Essentially all chemical elements heavier than hydrogen and helium are made in the interiors of stars and then are ejected into the interstellar medium during stellar explosions. The build-up of elemental abundances, or “metallicity”, is a major research topic in extragalactic astronomy and galaxy formation. JHU postdoctoral researcher Dr. Barrera-Ballesteros, Hubble Fellow at JHU Dr. Guangtun Zhu, Prof. Heckman and Prof. Zakamska are using the data from SDSS-IV to study and model the relationship between metallicity and other parameters of the galaxies. This research is made possible by the JHU’s participation in MaNGA — Mapping Nearby Galaxies at APO — which uses the cutting-edge technique of integral-field spectroscopy to obtain spectroscopic maps of 10,000 nearby galaxies.
Prof. Nadia Zakamska leads a multi-wavelength effort to discover quasars — actively accreting supermassive black holes — in nearby and distant universe, including finding a large population of elusive obscured quasars, where the powerful emission of the material accreting onto the black hole is blocked from the observer by circumnuclear clouds of dust and gas. Recent highlights from her research group include the discovery of galaxy-wide winds launched by accreting black holes — quasars — which may limit the maximal mass of galaxies.
The SDSS-IV MaNGA survey mentioned above is a powerful tool for studying physical processes in nearby galaxies, including the cycle of feeding of and feedback from their central supermassive black holes. Postdoctoral researcher and Provost’s Fellow Dr. Dominika Wylezalek in collaboration with Prof. Zakamska has “zoomed into” the central parts of MaNGA galaxies with higher-resolution observations from the Gemini telescope to discover previously unseen winds driven by the activity near their central supermassive black holes.
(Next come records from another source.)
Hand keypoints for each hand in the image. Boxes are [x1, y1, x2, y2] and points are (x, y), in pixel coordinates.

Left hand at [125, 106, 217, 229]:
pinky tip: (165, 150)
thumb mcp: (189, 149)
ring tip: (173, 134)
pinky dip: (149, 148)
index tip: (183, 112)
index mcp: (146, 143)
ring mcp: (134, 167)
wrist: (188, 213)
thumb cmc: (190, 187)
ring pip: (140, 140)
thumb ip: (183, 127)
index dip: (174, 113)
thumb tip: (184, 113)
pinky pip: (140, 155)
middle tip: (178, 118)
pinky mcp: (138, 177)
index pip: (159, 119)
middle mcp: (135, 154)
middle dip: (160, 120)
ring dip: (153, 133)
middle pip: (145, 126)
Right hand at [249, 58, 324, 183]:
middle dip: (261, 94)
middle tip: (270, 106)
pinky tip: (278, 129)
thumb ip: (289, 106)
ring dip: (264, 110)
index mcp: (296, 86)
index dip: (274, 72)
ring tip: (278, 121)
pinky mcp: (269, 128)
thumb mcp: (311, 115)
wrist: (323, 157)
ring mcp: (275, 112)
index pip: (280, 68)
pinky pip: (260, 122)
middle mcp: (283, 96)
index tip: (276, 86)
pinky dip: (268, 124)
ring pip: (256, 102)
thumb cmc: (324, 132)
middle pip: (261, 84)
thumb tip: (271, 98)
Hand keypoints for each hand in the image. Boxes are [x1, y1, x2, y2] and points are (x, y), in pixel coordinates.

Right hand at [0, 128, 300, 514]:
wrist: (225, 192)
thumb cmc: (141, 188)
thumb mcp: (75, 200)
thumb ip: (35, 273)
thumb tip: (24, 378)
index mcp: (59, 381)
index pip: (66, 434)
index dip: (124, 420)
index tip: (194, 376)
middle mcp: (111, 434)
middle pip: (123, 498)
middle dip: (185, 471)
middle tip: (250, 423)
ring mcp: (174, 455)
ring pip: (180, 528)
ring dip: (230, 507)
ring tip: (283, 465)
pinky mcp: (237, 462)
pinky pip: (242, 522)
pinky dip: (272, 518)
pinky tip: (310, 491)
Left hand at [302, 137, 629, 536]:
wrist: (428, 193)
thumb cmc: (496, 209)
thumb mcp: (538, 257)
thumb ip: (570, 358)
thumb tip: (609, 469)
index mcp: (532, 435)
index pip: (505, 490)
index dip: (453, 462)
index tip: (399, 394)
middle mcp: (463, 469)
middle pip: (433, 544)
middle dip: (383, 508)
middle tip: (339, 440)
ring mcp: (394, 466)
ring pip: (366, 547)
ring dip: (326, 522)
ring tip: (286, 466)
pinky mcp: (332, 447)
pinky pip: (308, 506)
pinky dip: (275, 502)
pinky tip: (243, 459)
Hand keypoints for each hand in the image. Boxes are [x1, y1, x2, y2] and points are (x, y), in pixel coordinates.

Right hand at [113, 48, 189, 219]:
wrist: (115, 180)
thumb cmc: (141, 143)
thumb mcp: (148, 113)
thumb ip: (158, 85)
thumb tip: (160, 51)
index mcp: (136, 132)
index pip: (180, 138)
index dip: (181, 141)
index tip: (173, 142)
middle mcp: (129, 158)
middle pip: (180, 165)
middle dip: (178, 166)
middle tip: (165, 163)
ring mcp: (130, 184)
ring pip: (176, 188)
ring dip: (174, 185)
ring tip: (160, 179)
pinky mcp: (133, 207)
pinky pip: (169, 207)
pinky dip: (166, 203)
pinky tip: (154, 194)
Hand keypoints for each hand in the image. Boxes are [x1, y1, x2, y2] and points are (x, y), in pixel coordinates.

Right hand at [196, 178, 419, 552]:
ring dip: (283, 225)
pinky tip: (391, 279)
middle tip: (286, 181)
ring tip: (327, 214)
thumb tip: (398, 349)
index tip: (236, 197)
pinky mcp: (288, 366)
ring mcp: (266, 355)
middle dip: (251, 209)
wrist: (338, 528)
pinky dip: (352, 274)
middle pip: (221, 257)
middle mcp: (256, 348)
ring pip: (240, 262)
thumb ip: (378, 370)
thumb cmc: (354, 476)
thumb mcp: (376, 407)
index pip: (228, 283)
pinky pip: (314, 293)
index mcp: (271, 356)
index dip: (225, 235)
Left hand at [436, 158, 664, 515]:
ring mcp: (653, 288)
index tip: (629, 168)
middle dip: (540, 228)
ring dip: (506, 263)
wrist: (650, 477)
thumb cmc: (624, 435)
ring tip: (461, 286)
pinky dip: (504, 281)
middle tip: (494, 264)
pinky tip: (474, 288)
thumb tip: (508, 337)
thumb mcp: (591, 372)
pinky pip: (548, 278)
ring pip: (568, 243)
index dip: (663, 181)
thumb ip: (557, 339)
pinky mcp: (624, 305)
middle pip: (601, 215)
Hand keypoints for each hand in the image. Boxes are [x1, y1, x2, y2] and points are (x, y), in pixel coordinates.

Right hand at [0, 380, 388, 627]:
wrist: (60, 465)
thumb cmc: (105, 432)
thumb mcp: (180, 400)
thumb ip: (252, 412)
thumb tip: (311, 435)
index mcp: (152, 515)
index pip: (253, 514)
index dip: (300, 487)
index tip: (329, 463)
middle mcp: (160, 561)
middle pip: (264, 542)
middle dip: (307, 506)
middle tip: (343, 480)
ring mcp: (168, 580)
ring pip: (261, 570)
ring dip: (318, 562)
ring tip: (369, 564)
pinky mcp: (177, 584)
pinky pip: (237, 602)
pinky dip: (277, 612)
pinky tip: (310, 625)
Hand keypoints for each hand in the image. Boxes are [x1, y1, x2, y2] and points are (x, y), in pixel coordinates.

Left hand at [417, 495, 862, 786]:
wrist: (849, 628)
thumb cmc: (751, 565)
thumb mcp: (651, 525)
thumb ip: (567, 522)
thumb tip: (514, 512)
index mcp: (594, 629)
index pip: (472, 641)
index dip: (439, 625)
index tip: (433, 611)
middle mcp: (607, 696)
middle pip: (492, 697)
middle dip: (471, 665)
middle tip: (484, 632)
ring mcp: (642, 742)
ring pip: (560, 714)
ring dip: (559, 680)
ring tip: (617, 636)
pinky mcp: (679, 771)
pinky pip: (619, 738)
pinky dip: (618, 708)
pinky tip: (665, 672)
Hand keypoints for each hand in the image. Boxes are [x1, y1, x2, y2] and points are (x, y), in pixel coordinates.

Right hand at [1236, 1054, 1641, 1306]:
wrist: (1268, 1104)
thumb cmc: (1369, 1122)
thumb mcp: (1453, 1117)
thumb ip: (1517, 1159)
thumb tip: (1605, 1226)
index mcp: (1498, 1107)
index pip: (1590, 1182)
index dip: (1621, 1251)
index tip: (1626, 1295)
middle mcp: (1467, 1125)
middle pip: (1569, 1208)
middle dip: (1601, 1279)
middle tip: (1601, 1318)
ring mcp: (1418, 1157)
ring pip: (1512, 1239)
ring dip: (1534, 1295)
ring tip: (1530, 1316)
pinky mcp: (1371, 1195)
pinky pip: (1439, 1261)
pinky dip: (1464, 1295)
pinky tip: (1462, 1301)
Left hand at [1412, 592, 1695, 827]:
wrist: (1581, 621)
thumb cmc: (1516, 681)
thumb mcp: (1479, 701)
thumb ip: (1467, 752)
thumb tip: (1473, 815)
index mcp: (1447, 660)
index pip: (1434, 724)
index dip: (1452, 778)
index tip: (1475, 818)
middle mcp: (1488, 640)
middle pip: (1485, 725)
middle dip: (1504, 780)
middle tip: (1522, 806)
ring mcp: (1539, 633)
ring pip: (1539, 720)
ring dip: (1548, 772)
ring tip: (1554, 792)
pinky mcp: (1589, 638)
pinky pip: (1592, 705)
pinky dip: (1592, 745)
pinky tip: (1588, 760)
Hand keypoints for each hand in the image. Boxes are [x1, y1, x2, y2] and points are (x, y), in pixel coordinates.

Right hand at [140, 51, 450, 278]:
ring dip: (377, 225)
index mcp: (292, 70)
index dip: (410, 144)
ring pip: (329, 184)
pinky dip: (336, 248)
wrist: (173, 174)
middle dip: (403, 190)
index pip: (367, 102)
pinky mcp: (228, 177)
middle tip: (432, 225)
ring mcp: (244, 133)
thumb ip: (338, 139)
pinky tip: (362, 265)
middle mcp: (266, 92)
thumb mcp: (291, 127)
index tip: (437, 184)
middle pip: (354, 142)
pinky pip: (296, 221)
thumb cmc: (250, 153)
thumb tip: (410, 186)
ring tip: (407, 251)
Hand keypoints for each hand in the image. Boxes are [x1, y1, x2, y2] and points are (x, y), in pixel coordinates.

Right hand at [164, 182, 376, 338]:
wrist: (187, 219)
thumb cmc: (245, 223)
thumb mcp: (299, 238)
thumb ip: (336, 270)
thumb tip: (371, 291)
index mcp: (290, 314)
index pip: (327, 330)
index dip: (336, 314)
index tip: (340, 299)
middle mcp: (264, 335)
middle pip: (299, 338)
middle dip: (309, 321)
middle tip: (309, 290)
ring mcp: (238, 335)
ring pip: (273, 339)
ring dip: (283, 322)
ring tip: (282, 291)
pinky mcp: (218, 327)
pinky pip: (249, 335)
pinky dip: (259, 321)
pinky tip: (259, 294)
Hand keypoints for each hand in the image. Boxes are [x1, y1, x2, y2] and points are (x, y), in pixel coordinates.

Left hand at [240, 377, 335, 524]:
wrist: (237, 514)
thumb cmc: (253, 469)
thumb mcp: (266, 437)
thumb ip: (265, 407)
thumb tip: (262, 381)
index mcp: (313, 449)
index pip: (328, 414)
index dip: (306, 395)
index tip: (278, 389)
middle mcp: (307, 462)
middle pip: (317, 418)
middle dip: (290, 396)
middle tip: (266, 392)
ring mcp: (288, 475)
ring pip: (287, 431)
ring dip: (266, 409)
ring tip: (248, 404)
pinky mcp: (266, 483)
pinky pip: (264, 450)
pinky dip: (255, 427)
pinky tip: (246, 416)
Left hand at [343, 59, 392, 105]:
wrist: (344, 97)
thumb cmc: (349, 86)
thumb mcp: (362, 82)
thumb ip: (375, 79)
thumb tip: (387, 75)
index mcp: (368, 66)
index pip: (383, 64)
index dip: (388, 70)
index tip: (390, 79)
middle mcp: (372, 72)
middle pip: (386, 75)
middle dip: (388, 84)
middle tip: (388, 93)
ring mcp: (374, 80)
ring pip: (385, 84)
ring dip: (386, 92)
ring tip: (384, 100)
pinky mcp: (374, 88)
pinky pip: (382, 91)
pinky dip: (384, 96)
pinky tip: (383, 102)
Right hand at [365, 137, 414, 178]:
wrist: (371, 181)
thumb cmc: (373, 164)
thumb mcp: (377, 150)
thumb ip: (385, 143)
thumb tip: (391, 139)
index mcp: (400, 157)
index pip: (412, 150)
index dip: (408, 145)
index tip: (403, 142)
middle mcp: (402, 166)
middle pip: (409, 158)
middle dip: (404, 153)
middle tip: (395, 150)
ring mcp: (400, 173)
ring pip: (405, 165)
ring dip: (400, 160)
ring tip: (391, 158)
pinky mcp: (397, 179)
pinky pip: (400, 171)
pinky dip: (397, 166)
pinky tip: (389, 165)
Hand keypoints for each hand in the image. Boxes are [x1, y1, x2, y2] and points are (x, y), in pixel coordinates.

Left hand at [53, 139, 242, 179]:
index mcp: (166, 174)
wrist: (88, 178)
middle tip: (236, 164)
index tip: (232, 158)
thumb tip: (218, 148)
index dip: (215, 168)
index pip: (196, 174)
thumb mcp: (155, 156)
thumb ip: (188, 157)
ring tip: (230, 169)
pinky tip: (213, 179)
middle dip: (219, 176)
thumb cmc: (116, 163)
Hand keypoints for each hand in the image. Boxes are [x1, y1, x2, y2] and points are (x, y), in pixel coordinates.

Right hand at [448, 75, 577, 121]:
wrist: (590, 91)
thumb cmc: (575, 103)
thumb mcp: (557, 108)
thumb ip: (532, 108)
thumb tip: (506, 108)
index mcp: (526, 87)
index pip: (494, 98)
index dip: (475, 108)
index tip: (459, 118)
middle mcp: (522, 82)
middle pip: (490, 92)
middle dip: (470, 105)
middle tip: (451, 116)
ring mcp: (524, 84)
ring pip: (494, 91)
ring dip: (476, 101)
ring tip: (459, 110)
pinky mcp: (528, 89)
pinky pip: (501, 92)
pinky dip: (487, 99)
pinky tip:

Prof. Marriage’s group finds novel uses for data from high resolution Cosmic Microwave Background (CMB) survey experiments conducted at sub-millimeter wavelengths to study galaxy evolution and supermassive black holes. An innovative promising technique is to stack sub-millimeter data at the location of thousands of objects to detect and characterize otherwise invisible hot circumgalactic medium around them via Sunyaev-Zel’dovich (SZ) Effect. Several of these efforts resulted in JHU press releases in the last few years. A project led by postdoctoral researcher at JHU Dr. Megan Gralla provided the first detection of the SZ effect associated with radio galaxies, in which central black holes are spewing narrow streams of particles at extremely high velocities, close to the speed of light. More recently, JHU graduate student Devin Crichton in collaboration with JHU graduate student Kirsten Hall, Dr. Gralla and Profs. Marriage and Zakamska discovered the SZ effect associated with quasars — black holes that accrete enormous amount of matter which produces enormous amounts of radiation, making them visible across the entire observable universe.
A fascinating new way of studying supermassive black holes in centers of galaxies is through so-called tidal disruption events, which occur when an unsuspecting normal star accidentally passes too close to the black hole and is shredded by its strong tidal forces. Prof. Julian Krolik studies this process theoretically, using complex numerical simulations which incorporate equations of Einstein’s General Relativity (necessary to describe gravity near the black hole) and the magnetic fields and gas-dynamical effects within the resulting debris streams. Hubble Fellow at JHU Dr. Van Velzen leads a cutting-edge observational program to discover and characterize these events in observations.